### EXERCISE BRIEF
Return every line of the rows below word for word, but leave the pictures out.

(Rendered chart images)
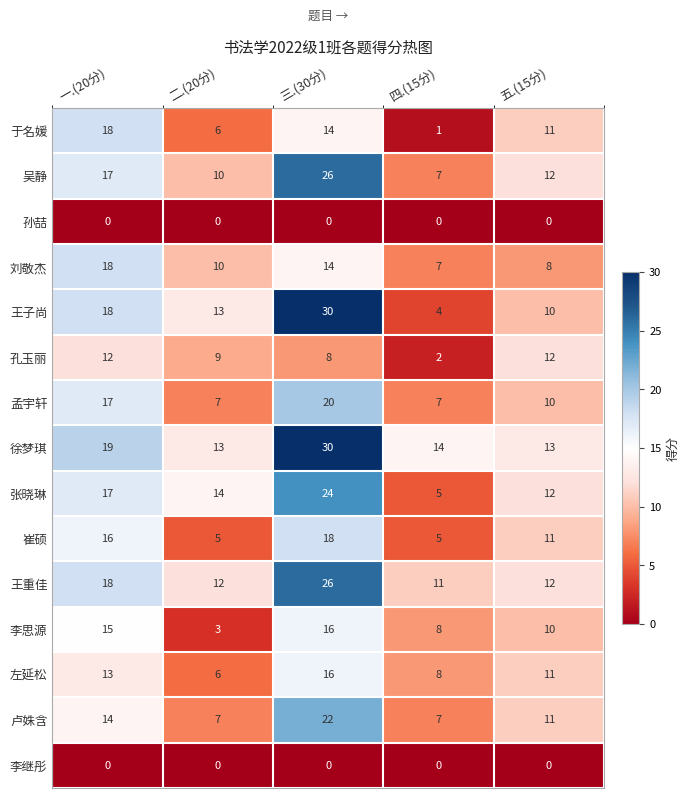

At which category is the sum across all series the highest?

三.(30分)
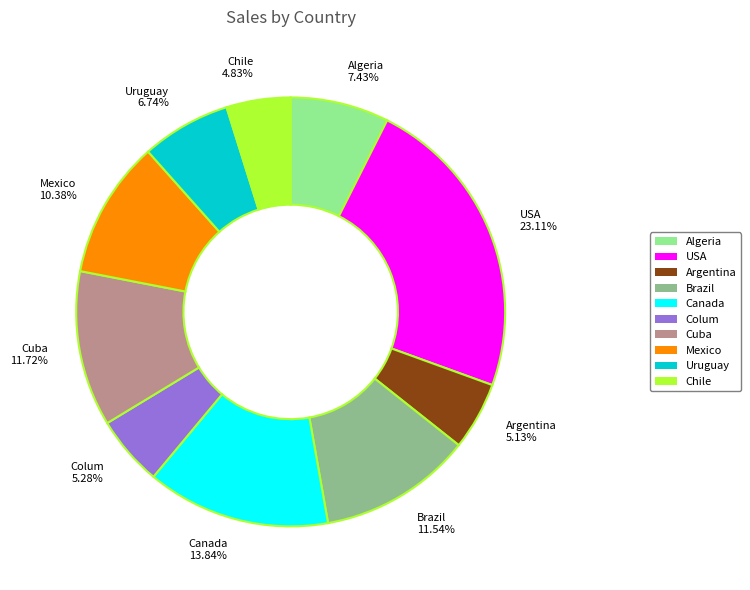

What is the largest slice in the pie chart?

USA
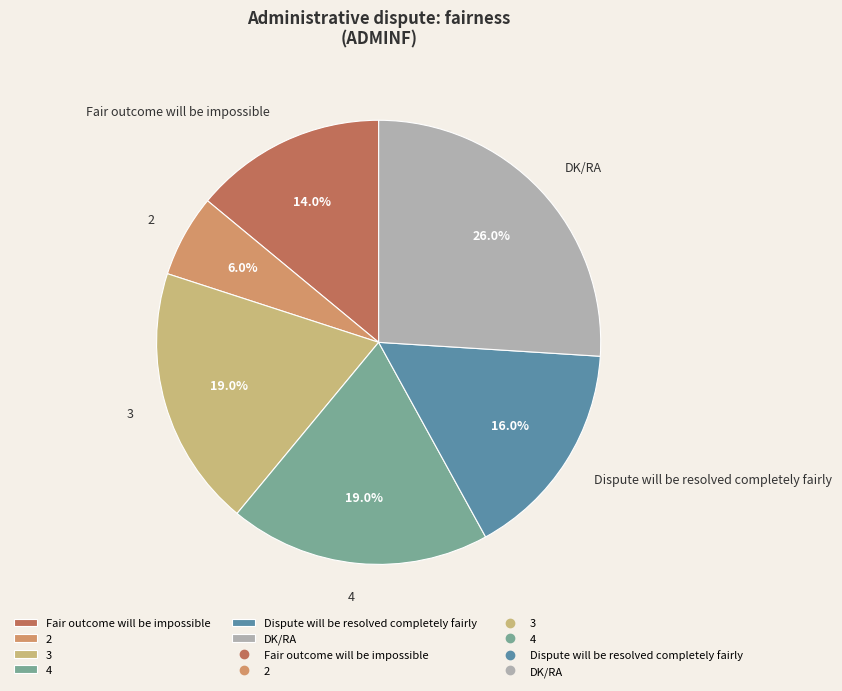

To the nearest percent, what is the combined percentage of 3 and Fair outcome will be impossible?

33%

### SOLUTION FOR THIS TASK
At which category is the sum across all series the highest?

三.(30分)

What is the largest slice in the pie chart?

USA

To the nearest percent, what is the combined percentage of 3 and Fair outcome will be impossible?

33%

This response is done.